## TEXT:
# # # # #


  • Q

    But does this disconnect between COP26 and the year 2020 really matter so much?

    A

    There are at least two issues that are central to the international climate policy architecture for which this disconnect makes a difference.

    One issue concerns the transition from the Clean Development Mechanism – or CDM – to the market mechanisms of Article 6 of the Paris Agreement, regulating how countries can reduce their emissions using international carbon markets.

    The CDM sits under the Kyoto Protocol, which still exists. Its second commitment period runs from 2013 to 2020, as agreed in the 2012 Doha Amendment to the Protocol. This Amendment, however, has not yet entered into force: it requires 144 countries to ratify it and to date, only 138 countries have done so. In the absence of the Doha Amendment and agreement on a possible third commitment period, certified emission reductions (i.e. carbon credits) issued under the CDM risk losing their value. Moreover, lack of agreement on Article 6 of the Paris Agreement means these carbon credits cannot be transferred and retain their value under the new market mechanisms.

# # # # #

Collection entries:
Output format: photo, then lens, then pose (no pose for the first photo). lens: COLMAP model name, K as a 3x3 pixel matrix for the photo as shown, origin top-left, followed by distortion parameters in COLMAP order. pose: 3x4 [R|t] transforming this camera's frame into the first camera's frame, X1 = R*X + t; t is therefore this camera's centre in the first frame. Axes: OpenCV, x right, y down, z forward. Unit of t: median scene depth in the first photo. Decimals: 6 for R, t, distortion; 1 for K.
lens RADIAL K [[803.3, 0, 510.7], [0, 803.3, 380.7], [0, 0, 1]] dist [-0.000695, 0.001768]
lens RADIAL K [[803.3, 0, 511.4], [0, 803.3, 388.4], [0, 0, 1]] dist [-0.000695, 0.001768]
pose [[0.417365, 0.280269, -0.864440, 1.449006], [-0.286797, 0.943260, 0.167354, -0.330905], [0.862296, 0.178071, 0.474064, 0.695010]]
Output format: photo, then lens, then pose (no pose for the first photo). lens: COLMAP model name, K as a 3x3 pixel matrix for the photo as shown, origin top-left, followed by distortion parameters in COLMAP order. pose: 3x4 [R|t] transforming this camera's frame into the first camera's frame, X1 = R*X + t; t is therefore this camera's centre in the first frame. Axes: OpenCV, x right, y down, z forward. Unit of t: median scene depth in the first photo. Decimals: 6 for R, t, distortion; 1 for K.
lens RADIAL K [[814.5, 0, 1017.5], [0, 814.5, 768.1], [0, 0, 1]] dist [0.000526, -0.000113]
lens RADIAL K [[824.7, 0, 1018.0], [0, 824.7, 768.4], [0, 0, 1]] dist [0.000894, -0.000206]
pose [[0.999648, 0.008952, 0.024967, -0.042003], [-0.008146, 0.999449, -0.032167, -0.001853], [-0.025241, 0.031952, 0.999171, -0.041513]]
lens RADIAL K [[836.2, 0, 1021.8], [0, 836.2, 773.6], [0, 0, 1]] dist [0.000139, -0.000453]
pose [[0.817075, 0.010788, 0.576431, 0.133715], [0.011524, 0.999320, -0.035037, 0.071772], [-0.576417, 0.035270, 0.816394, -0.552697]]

# # # # #

## STUDY QUESTIONS:
a – Name every year mentioned in the climate policy text.
b – Render this sentence from the climate policy text in Spanish: "The CDM sits under the Kyoto Protocol, which still exists."
c – From the climate policy text, reproduce the stretch from "There are at" through "international carbon markets." word for word.

## YOUR WRITTEN ANSWERS:
a – 2020, 2013, 2012

b – El MDL se enmarca en el Protocolo de Kioto, que todavía existe.

c –
There are at least two issues that are central to the international climate policy architecture for which this disconnect makes a difference.

    One issue concerns the transition from the Clean Development Mechanism – or CDM – to the market mechanisms of Article 6 of the Paris Agreement, regulating how countries can reduce their emissions using international carbon markets.